GIVEN DATA:
------------------------------------------------------------------------
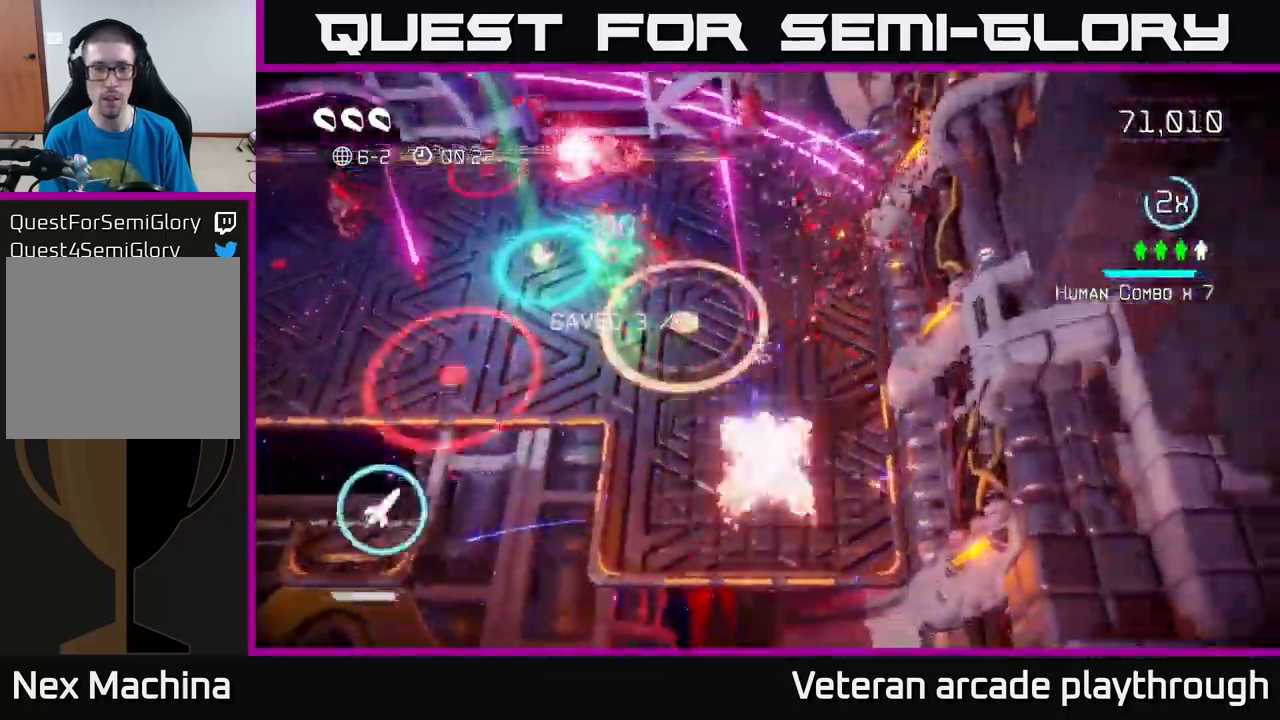
{"buttons": [], "left_stick": "up", "right_stick": "down-left", "events": [[167, "left_stick", "up-right"], [267, "left_stick", "up"], [267, "right_stick", "up-left"], [367, "right_stick", "left"], [484, "right_stick", "down-left"]]}
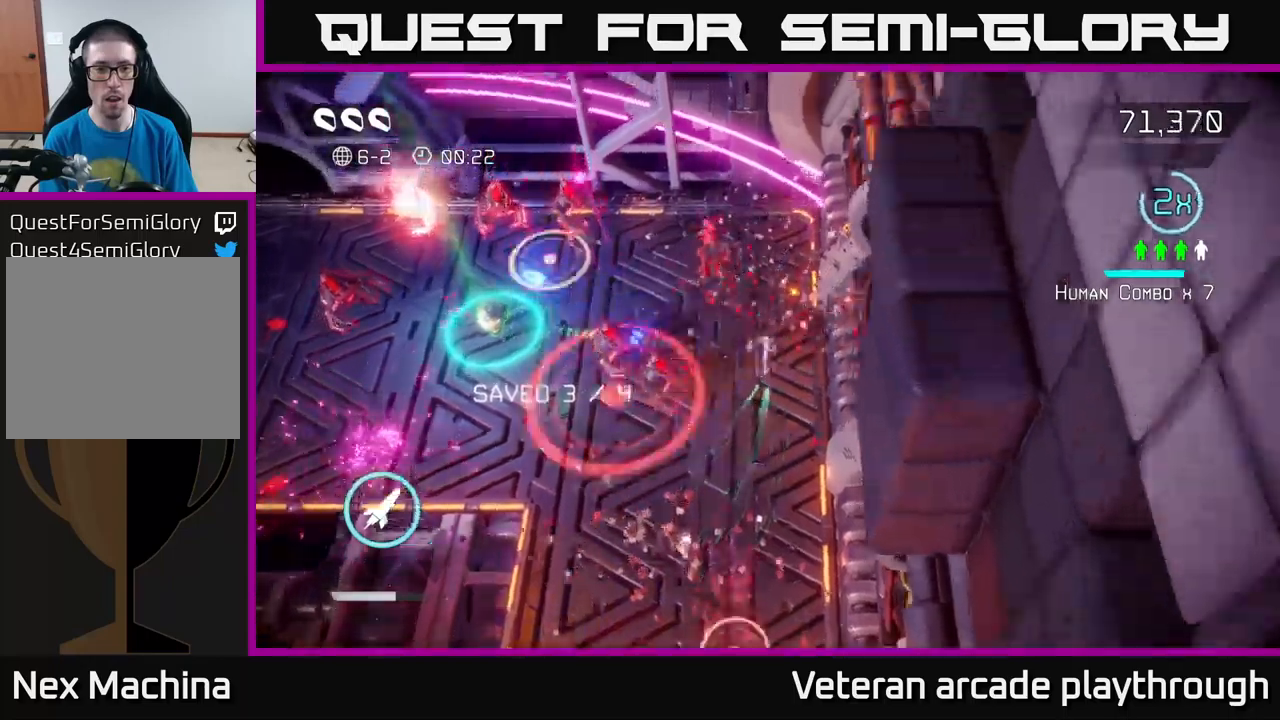
{"buttons": [], "left_stick": "up-left", "right_stick": "left", "events": [[283, "right_stick", "left"], [383, "left_stick", "up-left"]]}
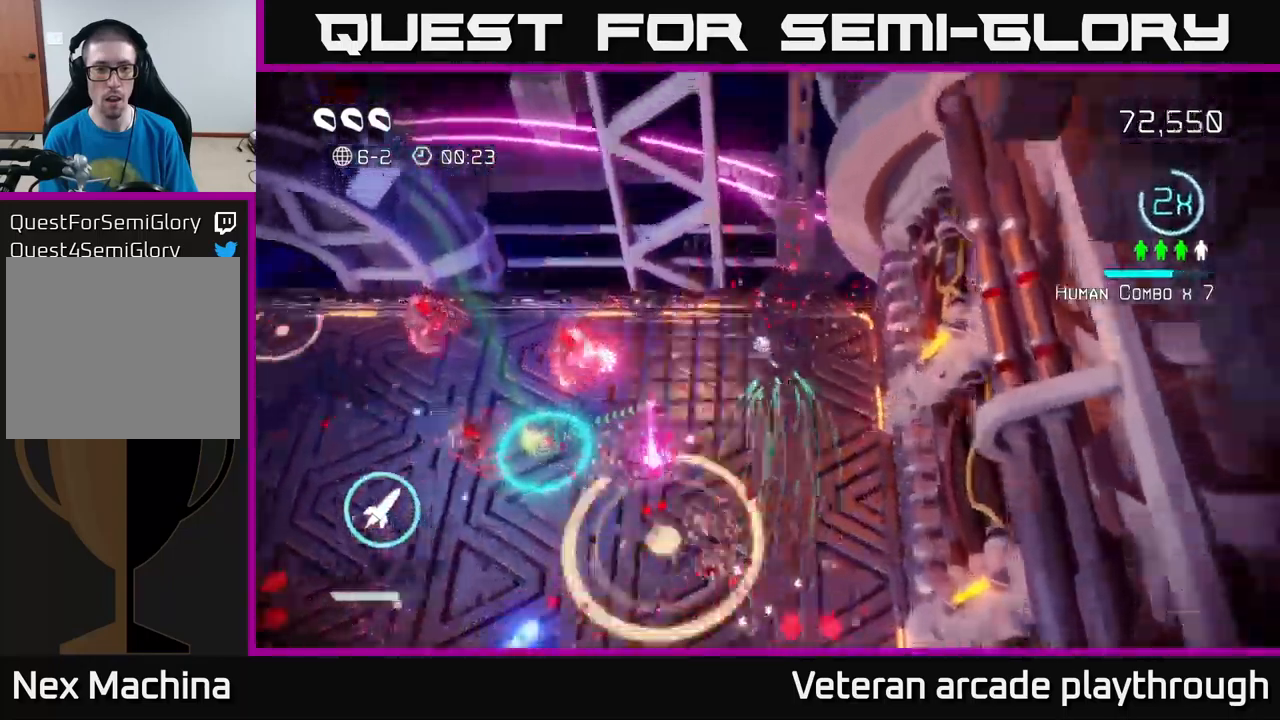
{"buttons": [], "left_stick": "down", "right_stick": "left", "events": [[133, "left_stick", "center"], [183, "left_stick", "right"], [216, "right_stick", "down-left"], [300, "left_stick", "down"], [466, "right_stick", "left"]]}
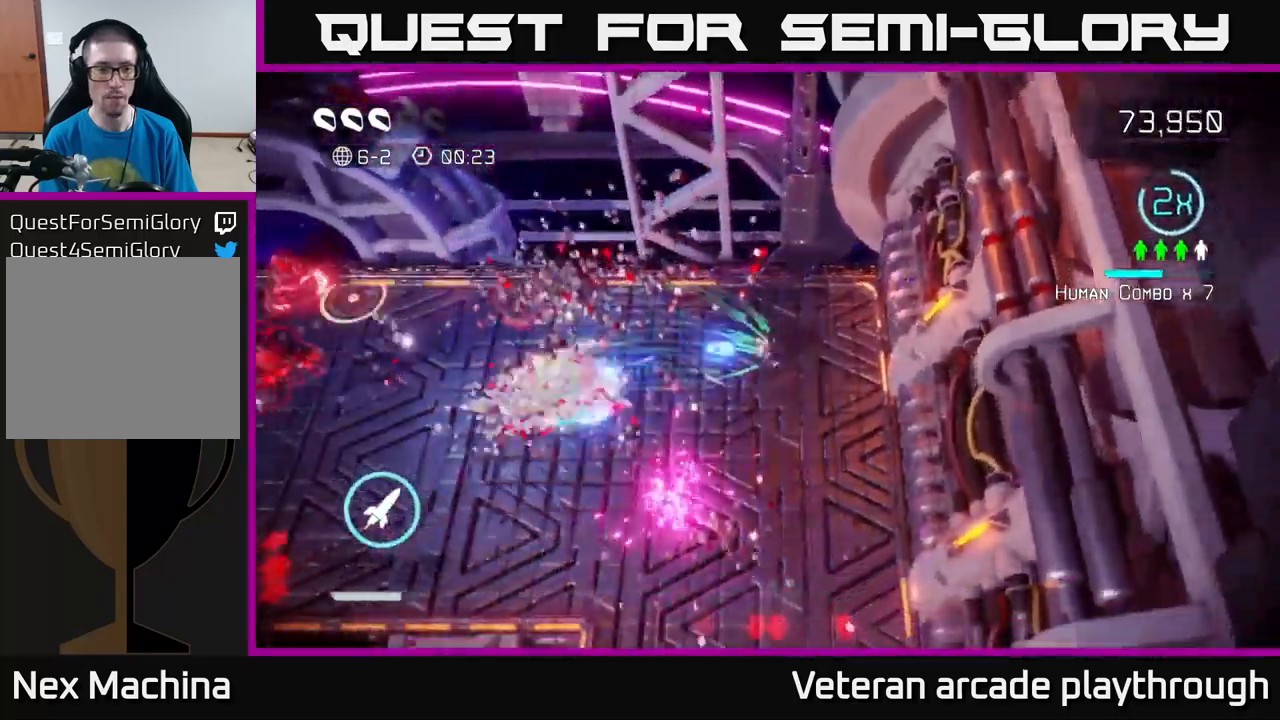
{"buttons": [], "left_stick": "down-left", "right_stick": "left", "events": [[16, "left_stick", "up-left"], [350, "right_stick", "down-left"], [366, "left_stick", "down-left"], [483, "right_stick", "left"]]}
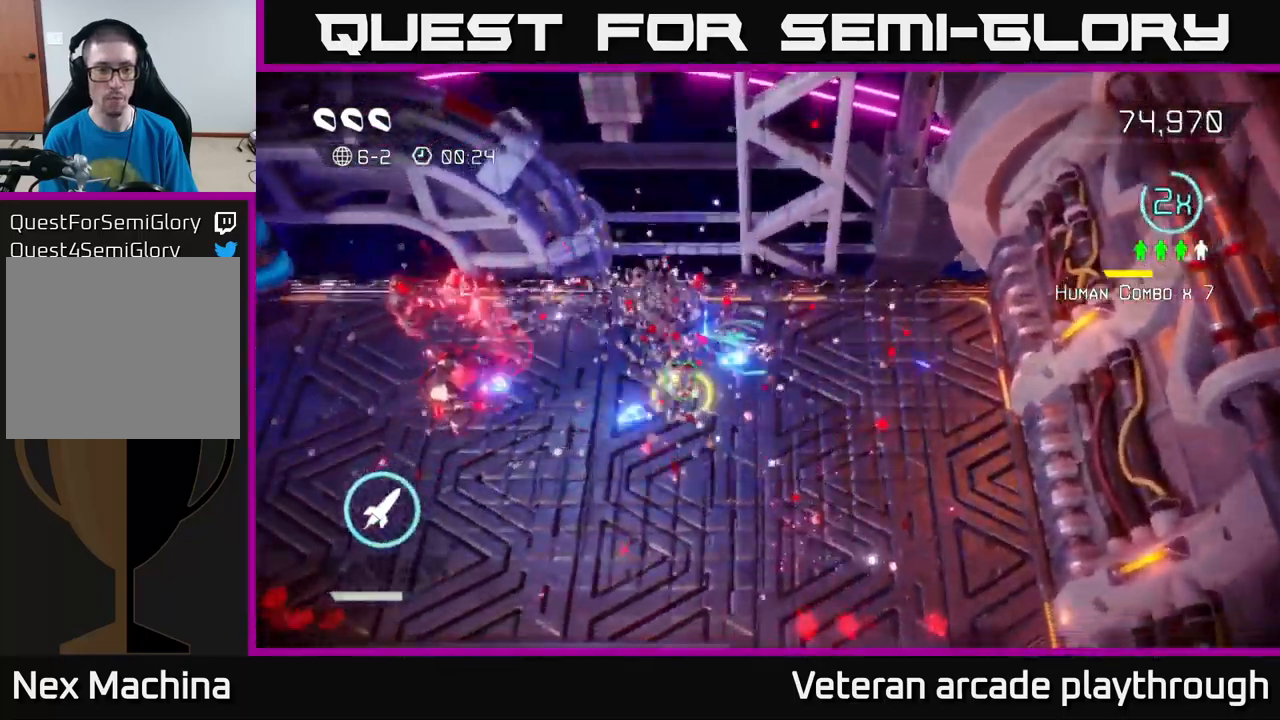
{"buttons": [], "left_stick": "down-left", "right_stick": "left", "events": [[133, "left_stick", "left"], [216, "R2", "down"], [300, "R2", "up"], [300, "left_stick", "down-left"]]}
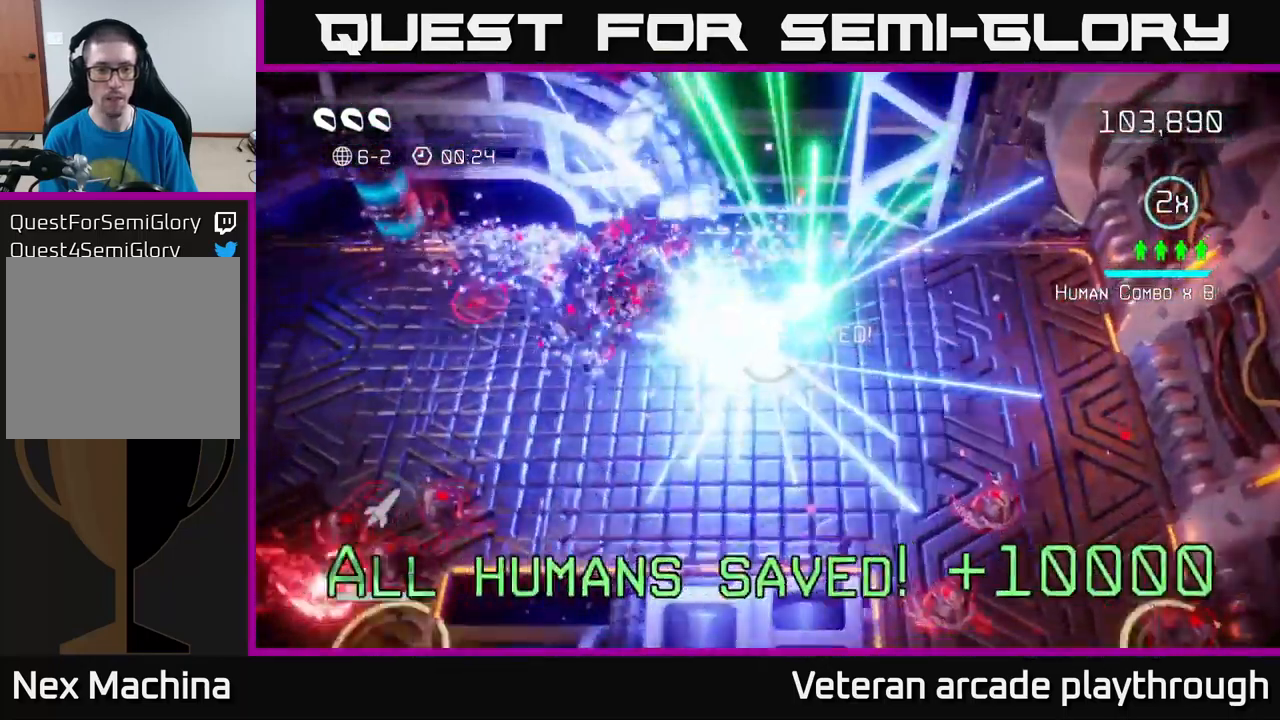
{"buttons": [], "left_stick": "down-right", "right_stick": "up-left", "events": [[50, "right_stick", "up-left"], [166, "left_stick", "left"], [433, "left_stick", "down-right"]]}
------------------------------------------------------------------------
All of the data must be repeated exactly, except for the pictures.

RESULT FOR THIS EXERCISE:
{"buttons": [], "left_stick": "up", "right_stick": "down-left", "events": [[167, "left_stick", "up-right"], [267, "left_stick", "up"], [267, "right_stick", "up-left"], [367, "right_stick", "left"], [484, "right_stick", "down-left"]]}
{"buttons": [], "left_stick": "up-left", "right_stick": "left", "events": [[283, "right_stick", "left"], [383, "left_stick", "up-left"]]}
{"buttons": [], "left_stick": "down", "right_stick": "left", "events": [[133, "left_stick", "center"], [183, "left_stick", "right"], [216, "right_stick", "down-left"], [300, "left_stick", "down"], [466, "right_stick", "left"]]}
{"buttons": [], "left_stick": "down-left", "right_stick": "left", "events": [[16, "left_stick", "up-left"], [350, "right_stick", "down-left"], [366, "left_stick", "down-left"], [483, "right_stick", "left"]]}
{"buttons": [], "left_stick": "down-left", "right_stick": "left", "events": [[133, "left_stick", "left"], [216, "R2", "down"], [300, "R2", "up"], [300, "left_stick", "down-left"]]}
{"buttons": [], "left_stick": "down-right", "right_stick": "up-left", "events": [[50, "right_stick", "up-left"], [166, "left_stick", "left"], [433, "left_stick", "down-right"]]}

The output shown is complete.